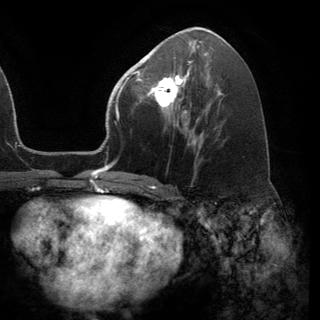
Breast MRI (dynamic contrast-enhanced), one axial slice; position 68 of 150 along the scan axis; cropped to one breast; dynamic contrast-enhanced series, time point 2 of 6 at this slice position (early post-contrast); 3 T; TE 2.8 ms, TR 7.1 ms; 1.2 mm slice thickness; 320 × 320 image matrix, field of view 231 × 231 mm. Female patient.
Structures marked on this image (semi-automatically segmented with operator editing):
- enhancing-tissue mask used for the functional tumour volume (all voxels passing the contrast-enhancement thresholds inside the analysis volume; usually the tumour): bounding box <141,68,191,116> (left, top, right, bottom; pixels)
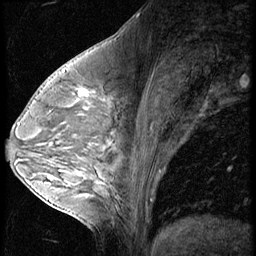
Breast MRI (dynamic contrast-enhanced), one sagittal slice; position 28 of 56 along the scan axis; 3 images stored at this slice position (order not interpretable as contrast timing); 1.5 T; TE 4.2 ms, TR 9 ms; 2.5 mm slice thickness; 256 × 256 image matrix, field of view 180 × 180 mm. Female patient, age 54 years. Case-level facts recorded for this patient, not image findings: setting: breast cancer imaged before/during neoadjuvant chemotherapy; receptor status: triple-negative.
Structures marked on this image (semi-automatically segmented with operator editing):
- analysis volume of interest (the breast-tissue region the enhancement analysis was run in; not a lesion): box from (x=62, y=80) to (x=115, y=128) px
- tumour enhancement mask (voxels above the 140 % enhancement threshold inside the analysis volume of interest): (x=79, y=91)–(x=88, y=97)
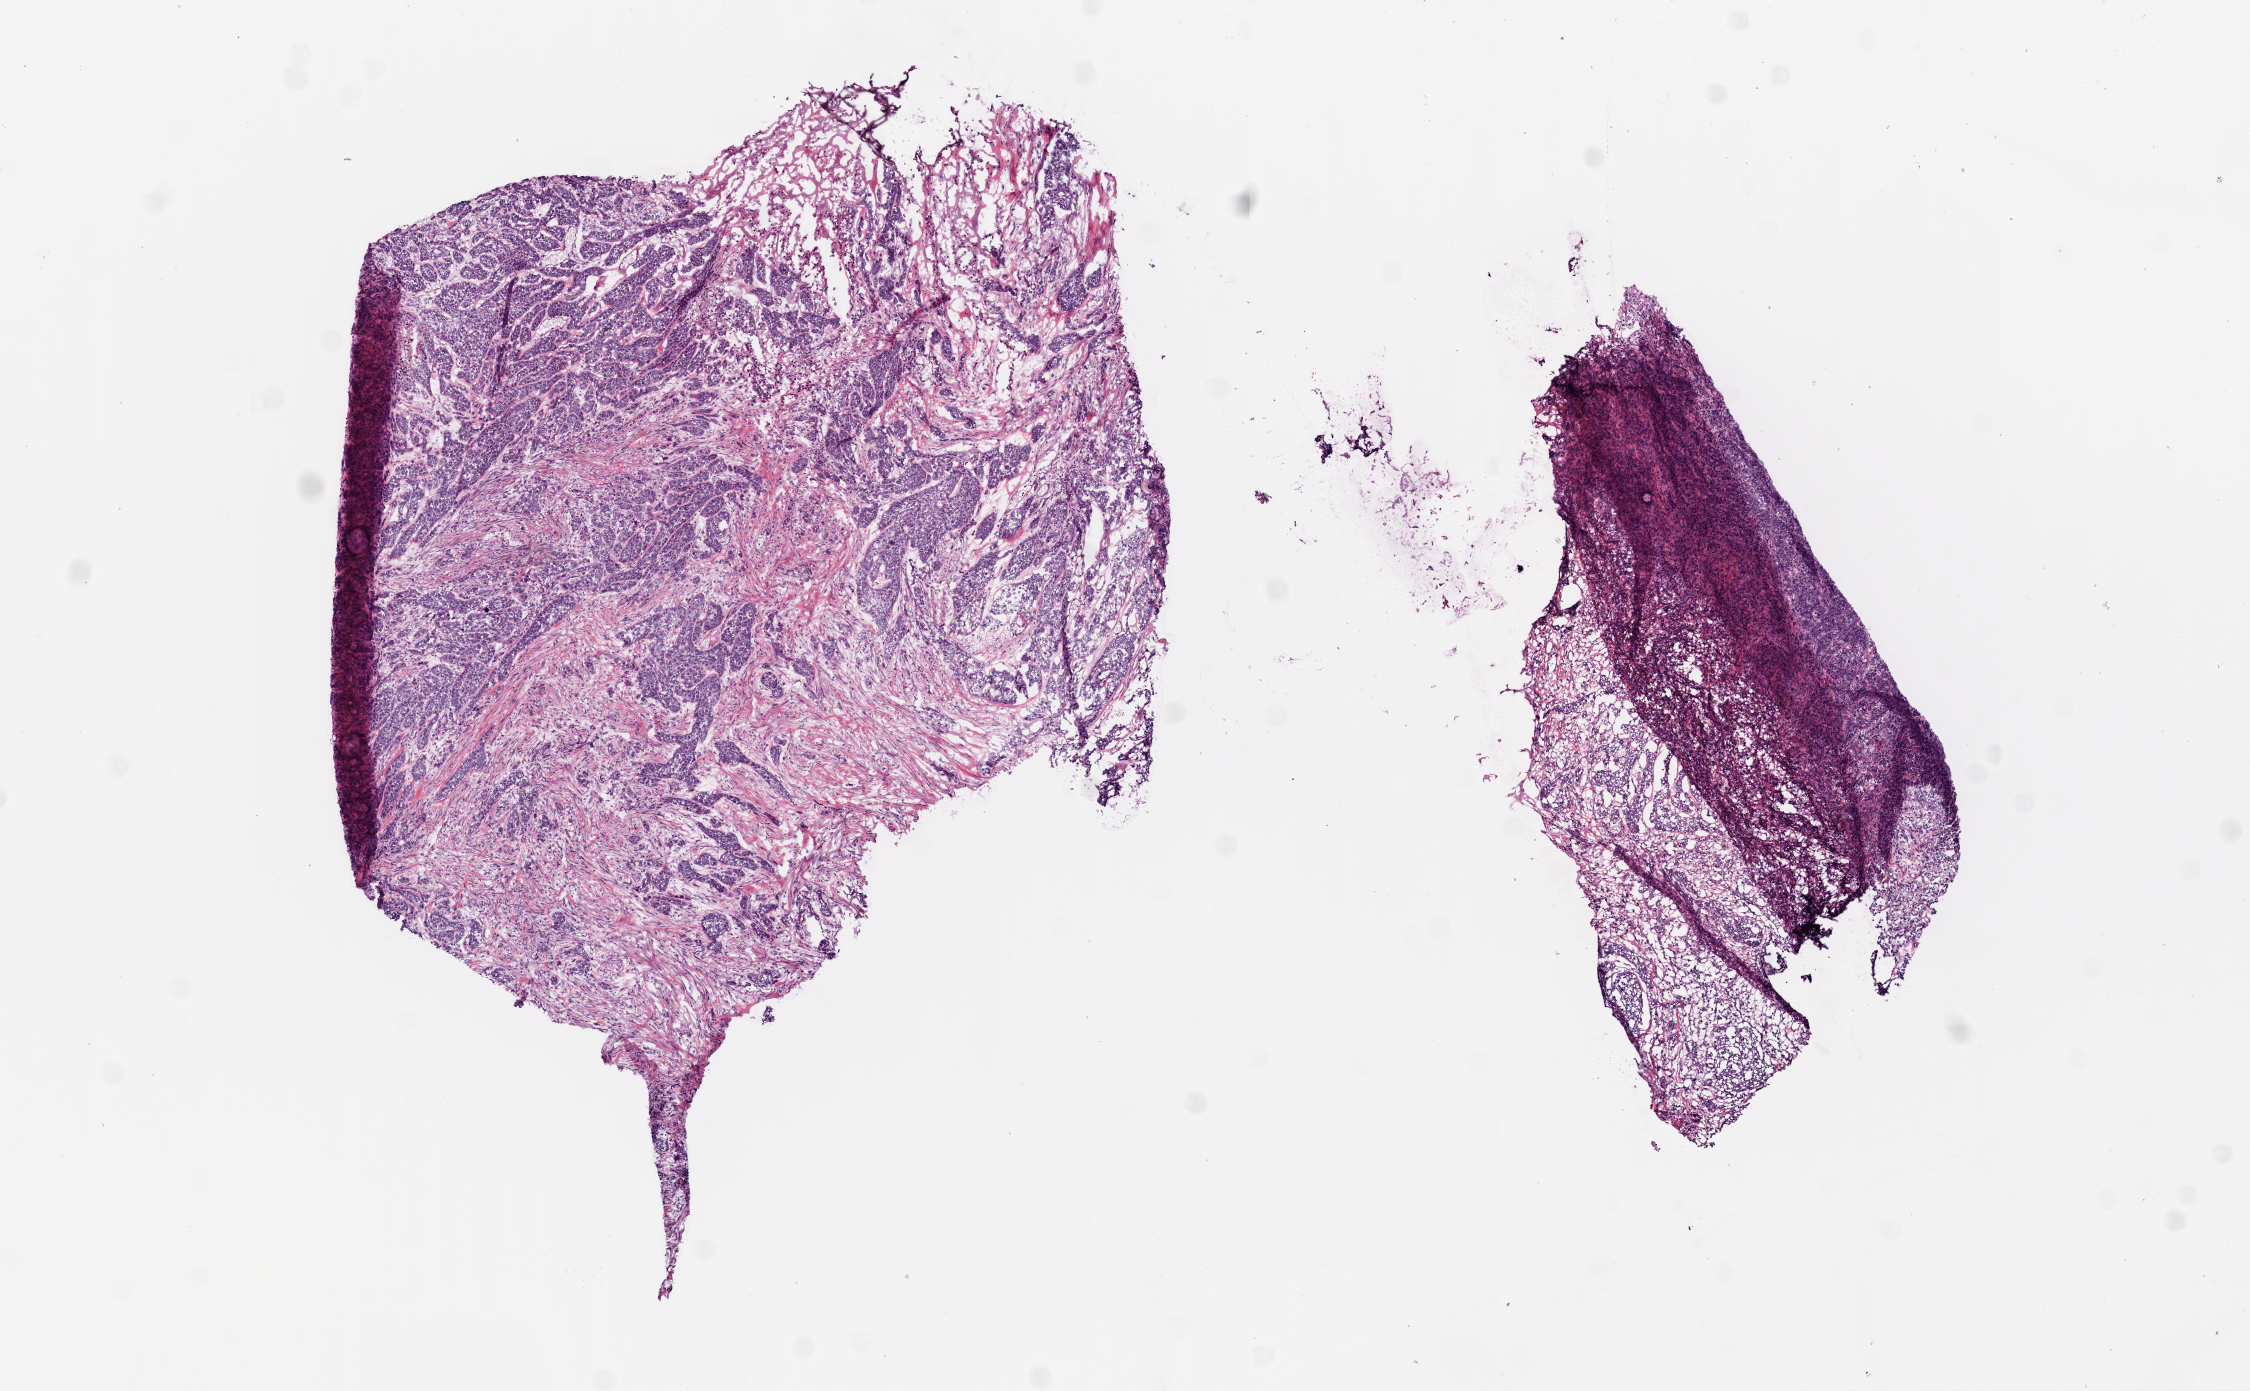
Whole-slide histology image, Hematoxylin and eosin (H&E) stained, low-resolution overview of the scanned area, about 9.0 x 5.6 mm (slide scanned at 20x); frozen section from the bottom of the tissue portion; sample: primary tumour, lung. Patient: male, age at initial diagnosis 75 years. Pathologist review of this section (percent, as recorded): tumour cells 70%, tumour nuclei 70%.
Histologic diagnosis: Squamous cell carcinoma, NOS.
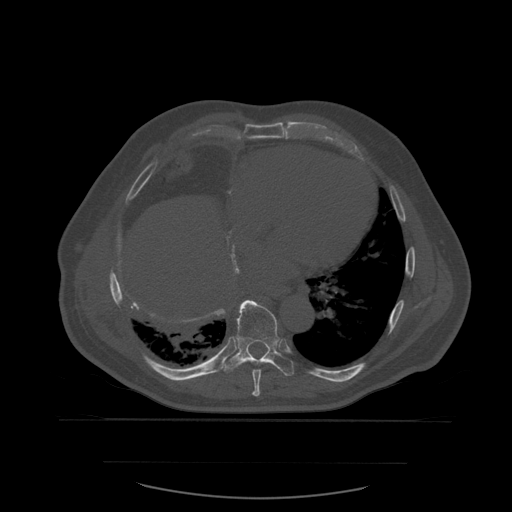
CT including the spine, one axial slice; slice 347 of 590 in the series (ordered by position); bone window (W 1800 / L 400 HU); 1.25 mm slice thickness; 512 × 512 image matrix, field of view 479 × 479 mm. Patient age 71 years. Case-level facts recorded for this patient, not image findings: primary cancer: lung; vertebrae with lytic lesions (as recorded): T1, T2, L5, S1.
Structures marked on this image (semi-automatic segmentation, software-assisted and operator-edited):
- T8 vertebra: bounding box (x1, y1, x2, y2) in pixels: (252, 370, 262, 397)
- T9 vertebra: (220, 300, 295, 377)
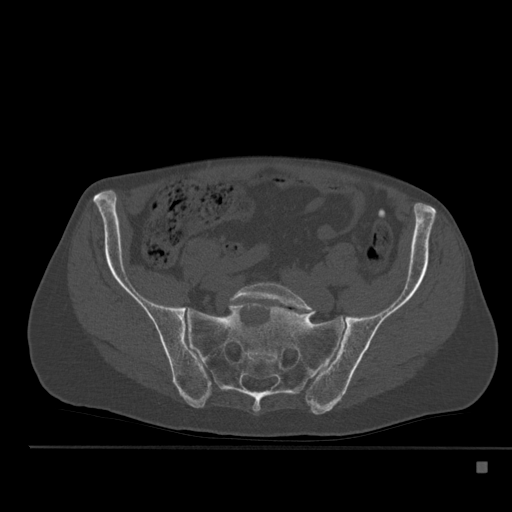
CT including the spine, one axial slice; slice 102 of 517 in the series (ordered by position); 120 kVp; bone window (W 1800 / L 400 HU); 512 × 512 image matrix, field of view 408 × 408 mm. Male patient, age 70 years. Case-level facts recorded for this patient, not image findings: primary cancer: renal.
Structures marked on this image (semi-automatic segmentation, software-assisted and operator-edited):
- L5 vertebra: bounding box (x1, y1, x2, y2) in pixels: (230, 282, 315, 314)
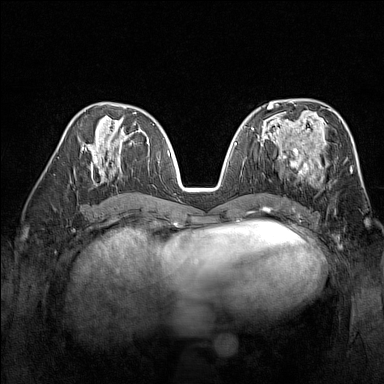
Breast MRI (dynamic contrast-enhanced), one axial slice; slice 76 of 160 in the series (ordered by position); dynamic contrast-enhanced series, time point 2 of 7 at this slice position (early post-contrast); 1.5 T; TE 1.8 ms, TR 5 ms; 1 mm slice thickness; 384 × 384 image matrix, field of view 300 × 300 mm. Female patient.
Structures marked on this image (semi-automatic segmentation, software-assisted and operator-edited):
- enhancing-tissue mask used for the functional tumour volume (all voxels passing the contrast-enhancement thresholds inside the analysis volume; usually the tumour): bounding box [x1, y1, x2, y2] px = [274, 137, 327, 180]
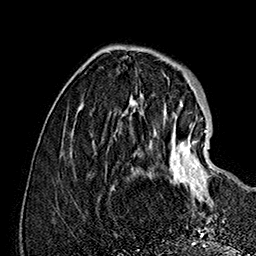
Breast MRI (dynamic contrast-enhanced), one axial slice. Cropped to one breast. Dynamic contrast-enhanced series, time point 2 of 7 at this slice position (early post-contrast). 1.5 T. TE 2.8 ms, TR 5.4 ms. 1 mm slice thickness. 256 × 256 image matrix, field of view 180 × 180 mm. Female patient.
Annotated regions visible in this slice (semi-automatic segmentation, software-assisted and operator-edited):
- enhancing-tissue mask used for the functional tumour volume (all voxels passing the contrast-enhancement thresholds inside the analysis volume; usually the tumour): bounding box (x1, y1, x2, y2) in pixels: (163, 109, 215, 204)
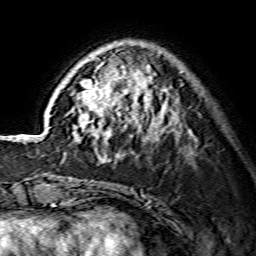
Breast MRI (dynamic contrast-enhanced), one axial slice; slice 45 of 134 in the series (ordered by position); cropped to one breast; dynamic contrast-enhanced series, time point 2 of 7 at this slice position (early post-contrast); 1.5 T; TE 3.6 ms, TR 7.3 ms; 1.2 mm slice thickness; 256 × 256 image matrix, field of view 135 × 135 mm. Female patient.
Structures marked on this image (semi-automatically segmented with operator editing):
- enhancing-tissue mask used for the functional tumour volume (all voxels passing the contrast-enhancement thresholds inside the analysis volume; usually the tumour): box from (x=72, y=56) to (x=177, y=161) px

§ **What is expected**: In the records above, each line with the string "mask" should be copied.

§ **Answer for the task**:
- enhancing-tissue mask used for the functional tumour volume (all voxels passing the contrast-enhancement thresholds inside the analysis volume; usually the tumour): bounding box <141,68,191,116> (left, top, right, bottom; pixels)
- tumour enhancement mask (voxels above the 140 % enhancement threshold inside the analysis volume of interest): (x=79, y=91)–(x=88, y=97)
- enhancing-tissue mask used for the functional tumour volume (all voxels passing the contrast-enhancement thresholds inside the analysis volume; usually the tumour): bounding box [x1, y1, x2, y2] px = [274, 137, 327, 180]
- enhancing-tissue mask used for the functional tumour volume (all voxels passing the contrast-enhancement thresholds inside the analysis volume; usually the tumour): bounding box (x1, y1, x2, y2) in pixels: (163, 109, 215, 204)
- enhancing-tissue mask used for the functional tumour volume (all voxels passing the contrast-enhancement thresholds inside the analysis volume; usually the tumour): box from (x=72, y=56) to (x=177, y=161) px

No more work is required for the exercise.